=== TASK ===
Rewrite the listing from the line with "left hip: (173, 740, -5)" through the end of the listing, swapping "Person at" for "Figure in box" and keeping everything else the same.

=== PROVIDED DATA ===
Start of Block

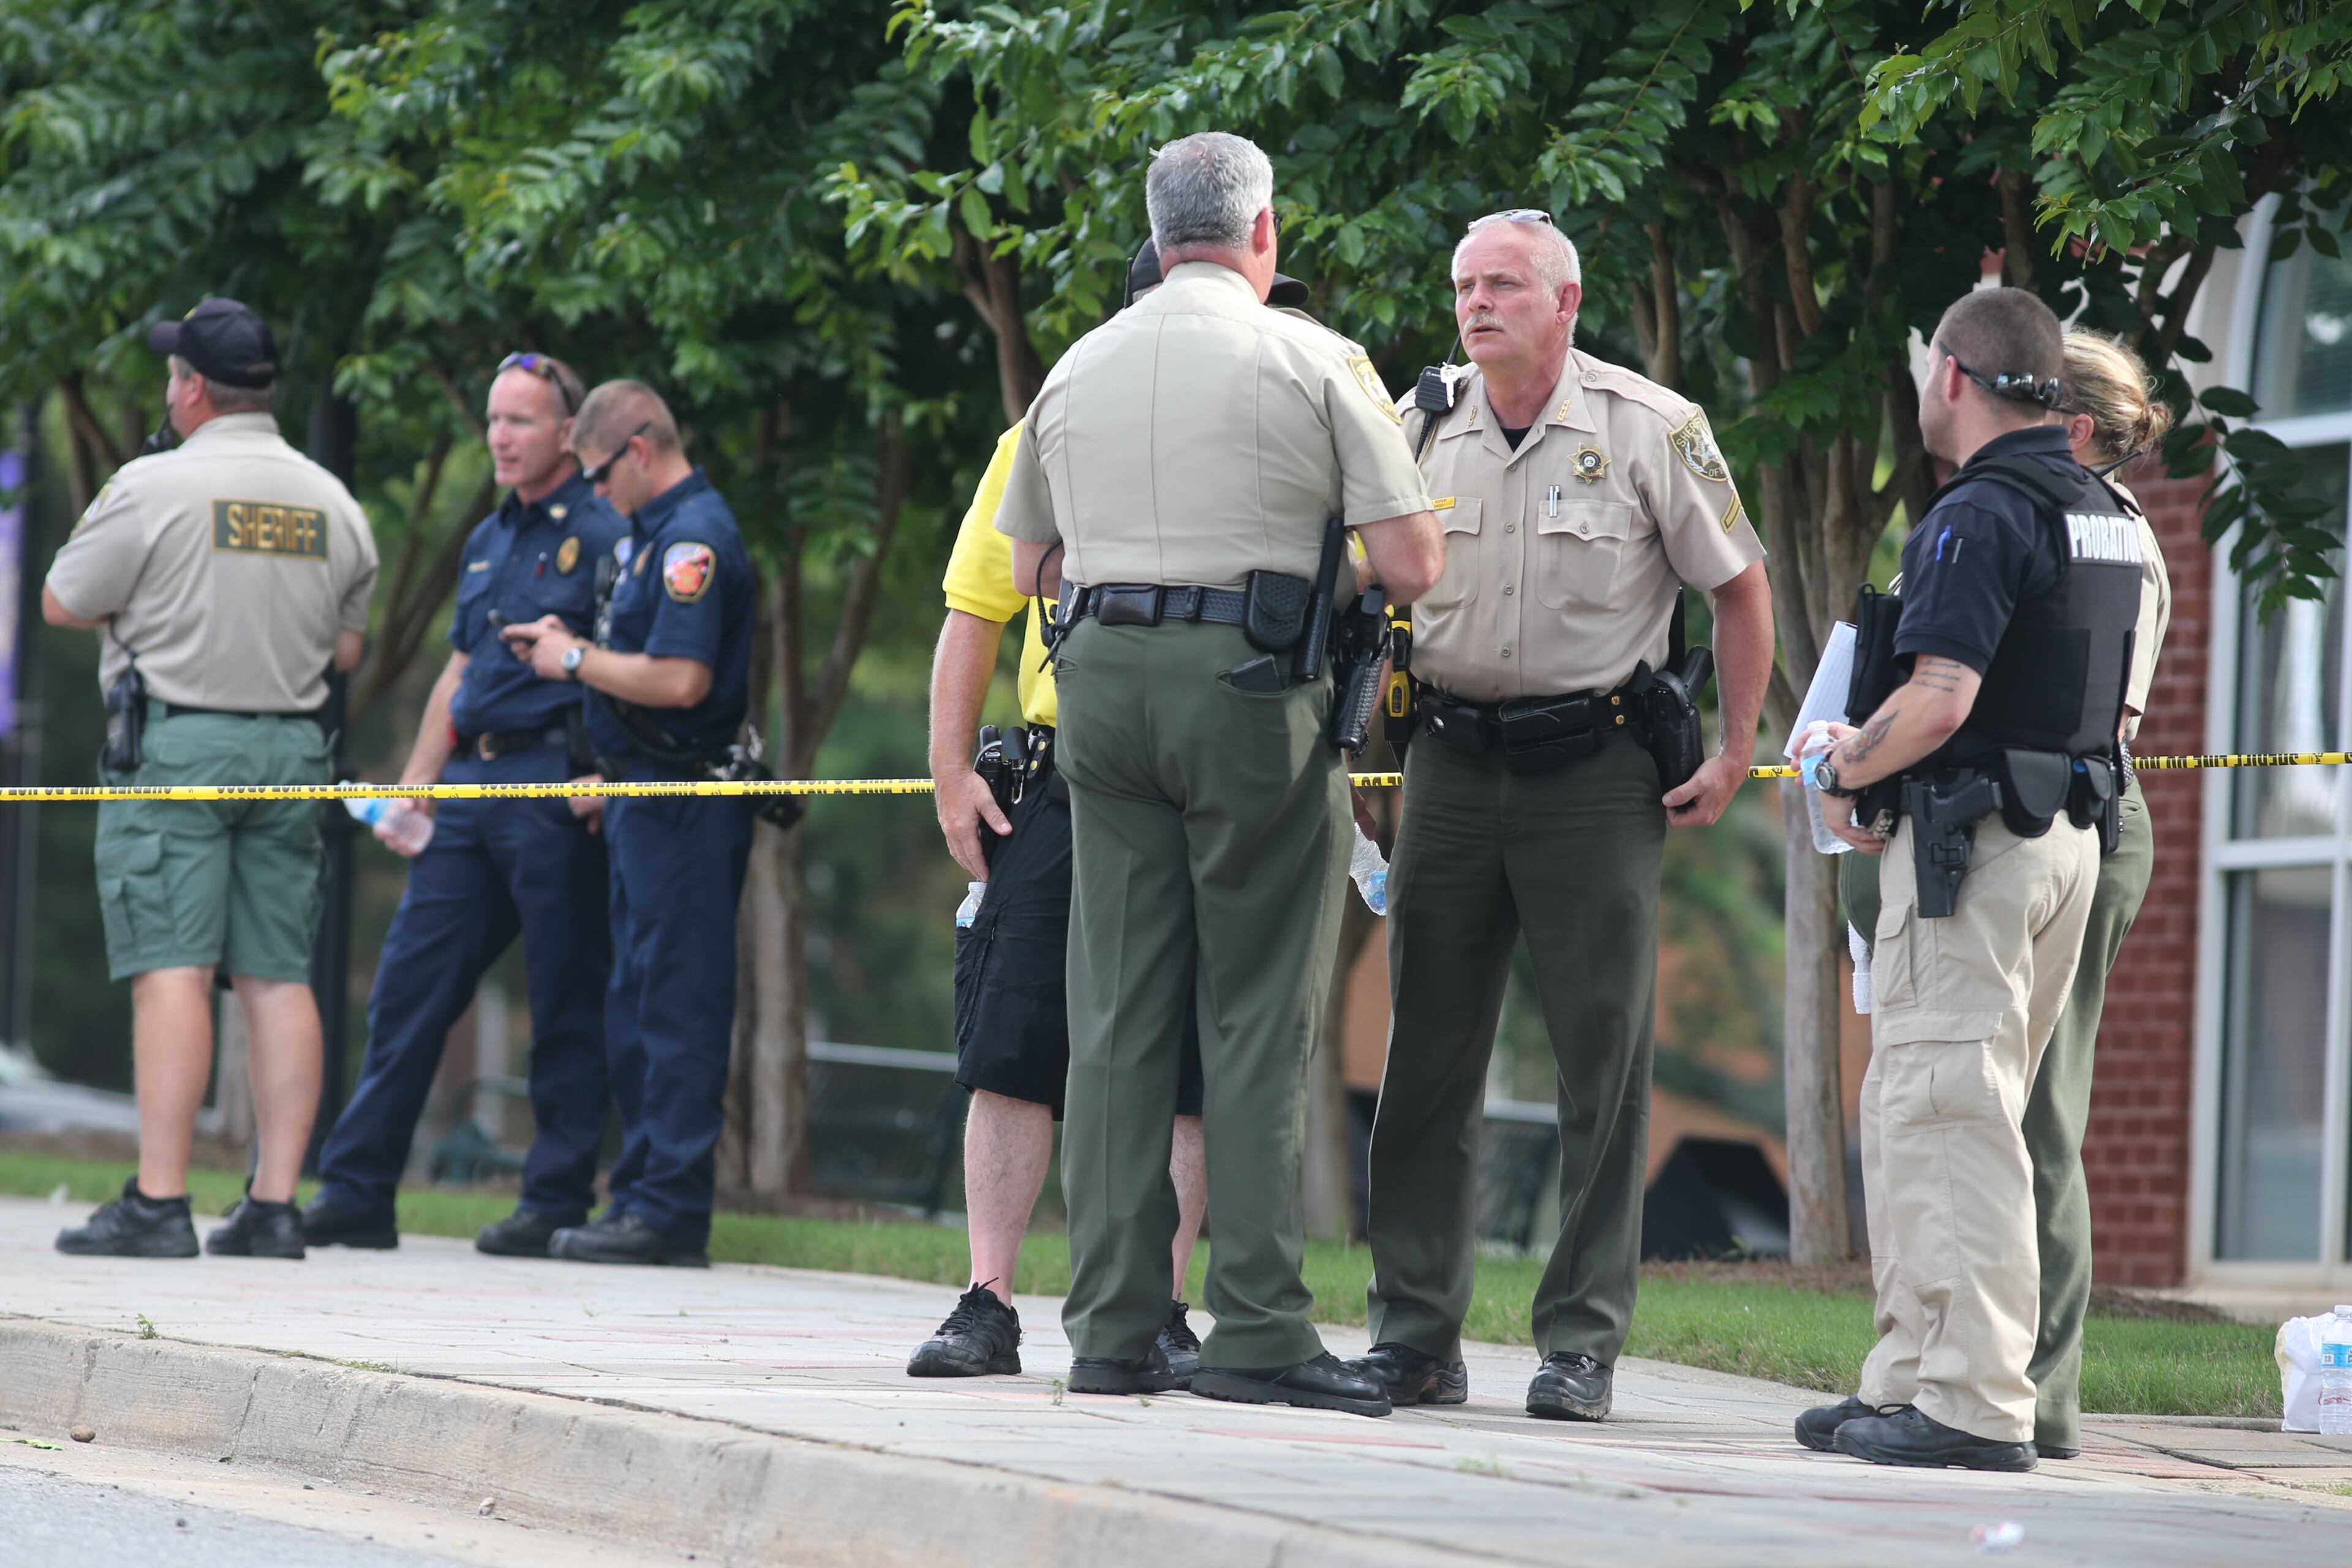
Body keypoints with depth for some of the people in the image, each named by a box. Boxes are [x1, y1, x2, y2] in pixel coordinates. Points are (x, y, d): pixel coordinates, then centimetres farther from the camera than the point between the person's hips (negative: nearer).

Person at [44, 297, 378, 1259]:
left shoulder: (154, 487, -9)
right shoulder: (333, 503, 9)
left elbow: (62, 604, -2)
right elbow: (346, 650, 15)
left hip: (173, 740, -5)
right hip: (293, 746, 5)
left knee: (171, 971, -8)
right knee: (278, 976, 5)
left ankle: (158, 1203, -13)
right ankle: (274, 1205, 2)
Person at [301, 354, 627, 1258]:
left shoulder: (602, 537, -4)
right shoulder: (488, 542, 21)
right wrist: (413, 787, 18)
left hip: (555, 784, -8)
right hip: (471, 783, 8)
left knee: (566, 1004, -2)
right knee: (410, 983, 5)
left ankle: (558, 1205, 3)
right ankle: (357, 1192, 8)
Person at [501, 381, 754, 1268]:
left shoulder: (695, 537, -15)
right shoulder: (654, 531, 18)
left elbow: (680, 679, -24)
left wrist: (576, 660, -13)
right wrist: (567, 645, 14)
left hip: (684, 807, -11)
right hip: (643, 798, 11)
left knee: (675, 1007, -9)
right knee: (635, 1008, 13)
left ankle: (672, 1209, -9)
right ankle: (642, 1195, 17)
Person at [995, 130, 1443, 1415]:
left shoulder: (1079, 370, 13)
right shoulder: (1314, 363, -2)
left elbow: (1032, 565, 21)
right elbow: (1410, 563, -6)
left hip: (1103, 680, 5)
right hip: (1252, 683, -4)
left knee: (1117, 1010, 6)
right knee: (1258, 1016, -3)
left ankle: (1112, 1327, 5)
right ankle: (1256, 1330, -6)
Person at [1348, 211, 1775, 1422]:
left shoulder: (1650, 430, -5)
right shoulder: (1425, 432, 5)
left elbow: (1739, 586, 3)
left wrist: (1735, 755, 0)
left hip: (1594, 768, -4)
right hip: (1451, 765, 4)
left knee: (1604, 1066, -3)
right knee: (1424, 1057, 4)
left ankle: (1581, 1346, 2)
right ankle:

End of Block

=== RESPONSE ===
left hip: (173, 740, -5)
right hip: (293, 746, 5)
left knee: (171, 971, -8)
right knee: (278, 976, 5)
left ankle: (158, 1203, -13)
right ankle: (274, 1205, 2)
Figure in box [301, 354, 627, 1258]:
left shoulder: (602, 537, -4)
right shoulder: (488, 542, 21)
right wrist: (413, 787, 18)
left hip: (555, 784, -8)
right hip: (471, 783, 8)
left knee: (566, 1004, -2)
right knee: (410, 983, 5)
left ankle: (558, 1205, 3)
right ankle: (357, 1192, 8)
Figure in box [501, 381, 754, 1268]:
left shoulder: (695, 537, -15)
right shoulder: (654, 531, 18)
left elbow: (680, 679, -24)
left wrist: (576, 660, -13)
right wrist: (567, 645, 14)
left hip: (684, 807, -11)
right hip: (643, 798, 11)
left knee: (675, 1007, -9)
right knee: (635, 1008, 13)
left ankle: (672, 1209, -9)
right ankle: (642, 1195, 17)
Figure in box [995, 130, 1443, 1415]:
left shoulder: (1079, 370, 13)
right shoulder: (1314, 363, -2)
left elbow: (1032, 565, 21)
right elbow: (1410, 563, -6)
left hip: (1103, 680, 5)
right hip: (1252, 683, -4)
left knee: (1117, 1010, 6)
right knee: (1258, 1016, -3)
left ankle: (1112, 1327, 5)
right ankle: (1256, 1330, -6)
Figure in box [1348, 211, 1775, 1422]:
left shoulder: (1650, 430, -5)
right shoulder: (1425, 432, 5)
left elbow: (1739, 586, 3)
left wrist: (1735, 755, 0)
left hip: (1594, 768, -4)
right hip: (1451, 765, 4)
left knee: (1604, 1066, -3)
right knee: (1424, 1057, 4)
left ankle: (1581, 1346, 2)
right ankle:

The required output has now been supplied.